Страница 36 из 54
Василий Алексеевич ожидал, что все его религиозные сомнения разъяснит старец, этот прославленный подвижник, живущий в Огнищанской пустыни. «Если наше монашество, – думал Василий Алексеевич, – произвело такую громадную силу, как св. Митрофаний, то можно надеяться, что и этот старец, которого отец Владимир назвал прозорливцем, назвал человеком, выдающимся из всей монашеской братии, есть человек подобной же силы, той же высшей духовной сферы, к которой принадлежал св.

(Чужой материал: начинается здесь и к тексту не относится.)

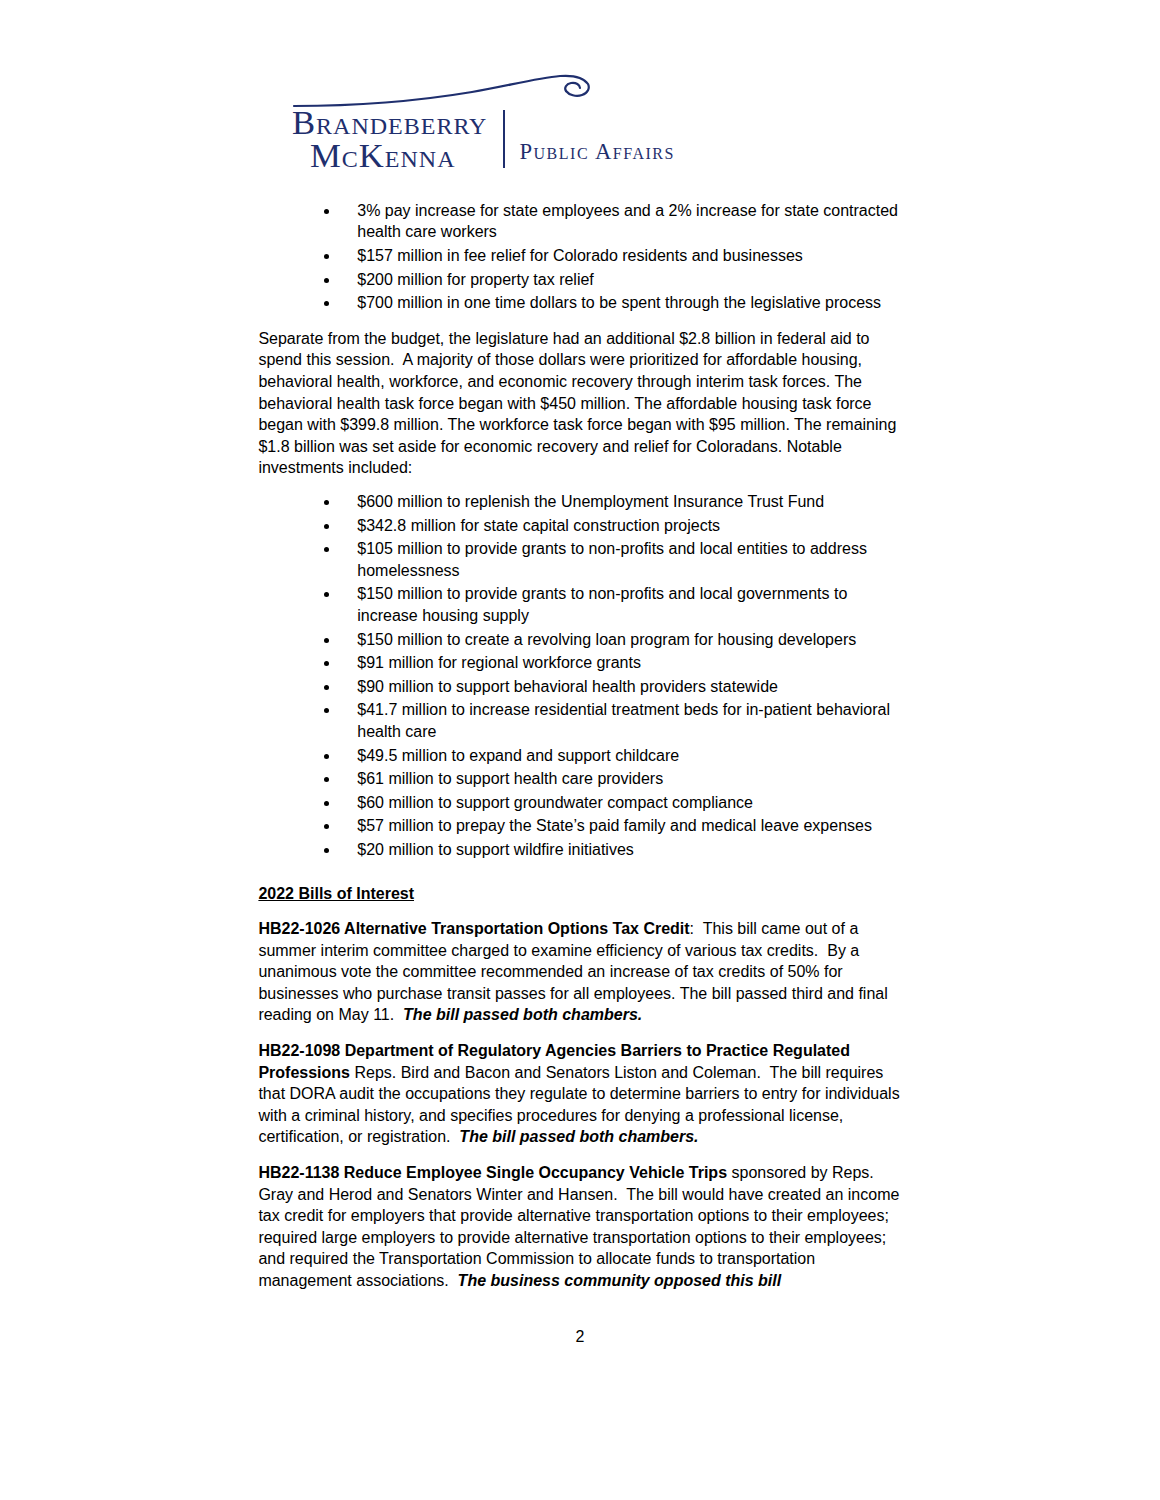Brandeberry McKenna
Public Affairs
3% pay increase for state employees and a 2% increase for state contracted health care workers
$157 million in fee relief for Colorado residents and businesses
$200 million for property tax relief
$700 million in one time dollars to be spent through the legislative process
Separate from the budget, the legislature had an additional $2.8 billion in federal aid to spend this session. A majority of those dollars were prioritized for affordable housing, behavioral health, workforce, and economic recovery through interim task forces. The behavioral health task force began with $450 million. The affordable housing task force began with $399.8 million. The workforce task force began with $95 million. The remaining $1.8 billion was set aside for economic recovery and relief for Coloradans. Notable investments included:
$600 million to replenish the Unemployment Insurance Trust Fund
$342.8 million for state capital construction projects
$105 million to provide grants to non-profits and local entities to address homelessness
$150 million to provide grants to non-profits and local governments to increase housing supply
$150 million to create a revolving loan program for housing developers
$91 million for regional workforce grants
$90 million to support behavioral health providers statewide
$41.7 million to increase residential treatment beds for in-patient behavioral health care
$49.5 million to expand and support childcare
$61 million to support health care providers
$60 million to support groundwater compact compliance
$57 million to prepay the State’s paid family and medical leave expenses
$20 million to support wildfire initiatives
2022 Bills of Interest
HB22-1026 Alternative Transportation Options Tax Credit: This bill came out of a summer interim committee charged to examine efficiency of various tax credits. By a unanimous vote the committee recommended an increase of tax credits of 50% for businesses who purchase transit passes for all employees. The bill passed third and final reading on May 11. The bill passed both chambers.
HB22-1098 Department of Regulatory Agencies Barriers to Practice Regulated Professions Reps. Bird and Bacon and Senators Liston and Coleman. The bill requires that DORA audit the occupations they regulate to determine barriers to entry for individuals with a criminal history, and specifies procedures for denying a professional license, certification, or registration. The bill passed both chambers.
HB22-1138 Reduce Employee Single Occupancy Vehicle Trips sponsored by Reps. Gray and Herod and Senators Winter and Hansen. The bill would have created an income tax credit for employers that provide alternative transportation options to their employees; required large employers to provide alternative transportation options to their employees; and required the Transportation Commission to allocate funds to transportation management associations. The business community opposed this bill
2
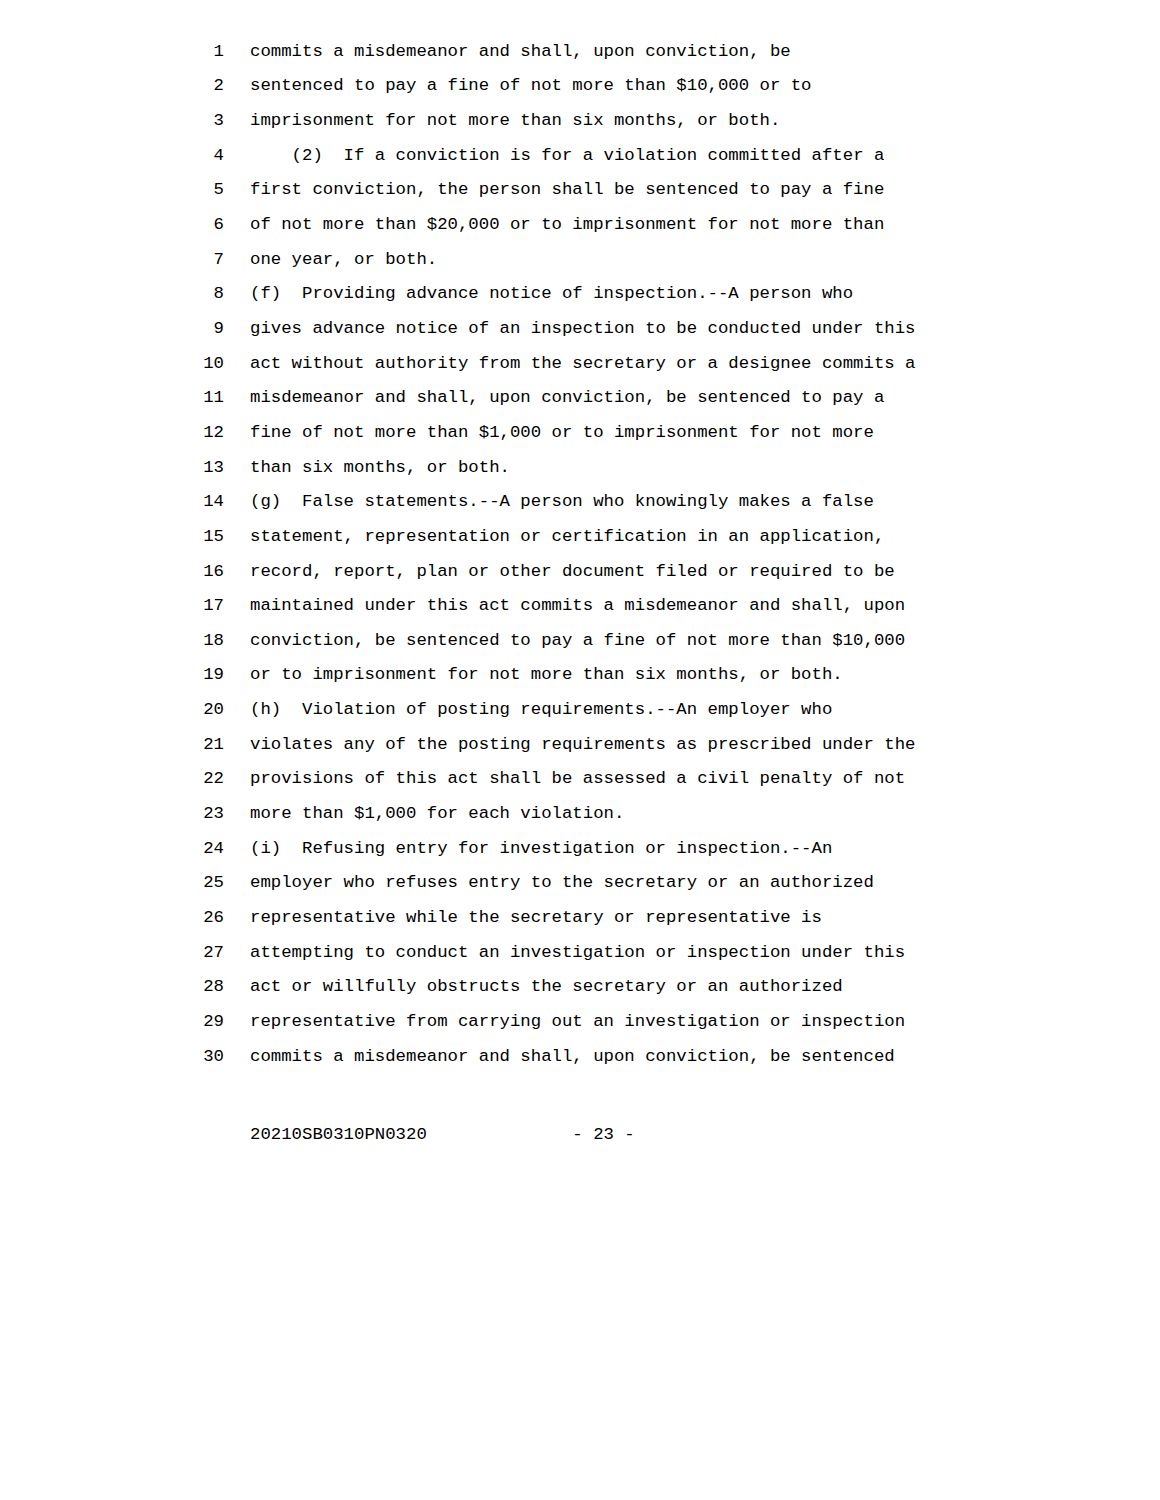commits a misdemeanor and shall, upon conviction, be
sentenced to pay a fine of not more than $10,000 or to
imprisonment for not more than six months, or both.
(2) If a conviction is for a violation committed after a
first conviction, the person shall be sentenced to pay a fine
of not more than $20,000 or to imprisonment for not more than
one year, or both.
(f) Providing advance notice of inspection.--A person who
gives advance notice of an inspection to be conducted under this
act without authority from the secretary or a designee commits a
misdemeanor and shall, upon conviction, be sentenced to pay a
fine of not more than $1,000 or to imprisonment for not more
than six months, or both.
(g) False statements.--A person who knowingly makes a false
statement, representation or certification in an application,
record, report, plan or other document filed or required to be
maintained under this act commits a misdemeanor and shall, upon
conviction, be sentenced to pay a fine of not more than $10,000
or to imprisonment for not more than six months, or both.
(h) Violation of posting requirements.--An employer who
violates any of the posting requirements as prescribed under the
provisions of this act shall be assessed a civil penalty of not
more than $1,000 for each violation.
(i) Refusing entry for investigation or inspection.--An
employer who refuses entry to the secretary or an authorized
representative while the secretary or representative is
attempting to conduct an investigation or inspection under this
act or willfully obstructs the secretary or an authorized
representative from carrying out an investigation or inspection
commits a misdemeanor and shall, upon conviction, be sentenced
20210SB0310PN0320 - 23 -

Митрофаний, так чудесно исцеливший его от болезни. Старец этот скажет ему свое сильное слово, даст ему опору в вере, оздоровит мятущуюся душу, укажет ему путь его жизни. Ведь он, Сухоруков, так страстно желает встать на верную дорогу».
Из Воронежа в Огнищанскую пустынь Василий Алексеевич ехал более двух дней сначала на почтовых. Затем, чтобы добраться до пустыни от почтового тракта, где был поворот на проселочную дорогу, пришлось нанимать уже вольных ямщиков. Эта ближайшая к пустыни дорога была довольно тяжелая; ехать по ней в дормезе было затруднительно. Поэтому Василий Алексеевич решил оставить свой экипаж на почтовой станции, а по проселку ехать в наемном тарантасе.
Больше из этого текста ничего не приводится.